FROM trouser-dwelling devils to swapping cattle ships for leaky refugee boats, the animal kingdom has been thoroughly dragged through the mud in this week's election race.
First a quick description of the Tasmanian devil: a tumour-plagued critter with bone-crushingly powerful jaws which can eat up to 40% of its body weight in a single day.
Not the kind of beast you would like near your big toe, but North Queensland Liberal MP George Christensen would rather fill his pants with the ravenous creatures than make nice with hippies.
Responding to Labor ads claiming he was making deals with the Great Unwashed Greens, Christensen set the record straight in typically colourful fashion.
"I would rather shove two Tasmanian Devils on heat down my pants or eat mung beans for the rest of my life (it's on par with the Tassie Devils thing!) than do a deal with the Greens," he wrote on Facebook. This should come as no surprise.
In 2014, Christensen told parliament "the greatest terrorism threat in North Queensland, I'm sad to say, comes from the extreme green movement". So he would likely get a better reception from devils in his undergarments than a Byron Bay drum circle anyway.
Then there was our resident would-be pooch assassin, who prolonged his war of words with counterfeit pirate Johnny Depp.
We have all seen the to-and-fro: Depp told US talk show host Jimmy Kimmell that Deputy Prime Minister Barnaby Joyce looked like he was inbred with a tomato and might explode at any moment. There was no explosion, only an admission from Joyce that he now suffers from vegetable body dysmorphia.
Joyce was also hounded for linking Labor's 2011 moratorium on live cattle exports to Indonesia to an influx of refugees coming to Australia. He did not explicitly say the Indonesian Government had purposely let them float to our shores in retaliation, but he came pretty close. He later told Channel Seven he was "just stating the bleeding obvious".
Indonesia's former foreign minister said the claim was "patently false". Presumably, Joyce's comments would not curry much favour with the Indonesian Government either.
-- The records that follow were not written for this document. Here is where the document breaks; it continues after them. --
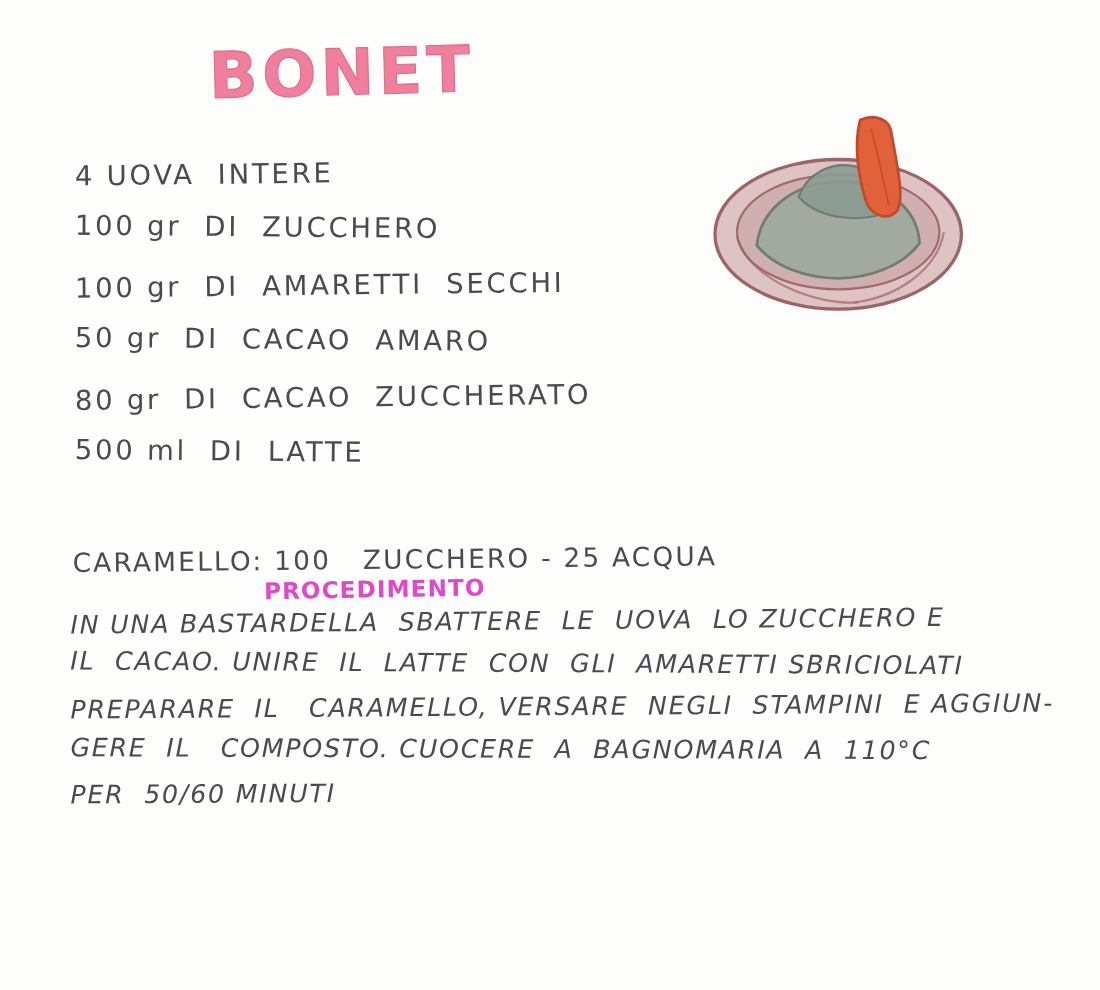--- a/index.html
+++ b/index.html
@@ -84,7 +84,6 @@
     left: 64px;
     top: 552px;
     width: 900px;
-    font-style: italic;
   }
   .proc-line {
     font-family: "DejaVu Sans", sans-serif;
But he notched up a (less published) win against his main opponent in his campaign to keep the seat of New England, independent Tony Windsor. A video has emerged of Windsor telling a public forum this week he never voted against live animal exports. He did. And it is on the record.
Perhaps the most difficult viewing of this week's seething menagerie came from Australia's political equivalent to a goldfish, poor (not in the monetary sense) old David Feeney. Fresh off a ghastly week of being outed for not declaring his negatively geared $2.3 million house, the Labor frontbencher had several other embarrassing memory slips. He fumbled his way through a Sky News interview, unable to answer whether a Labor government would restore the expiring schoolkids' bonus.
Interview said and done, Feeney left the Sky News studio but forgot to take with him a bunch of confidential Labor policy documents. Someone handed them to the Daily Telegraph, and so pitiable old Feeney's horrible week got even worse. Hopefully, he will have forgotten it by Monday.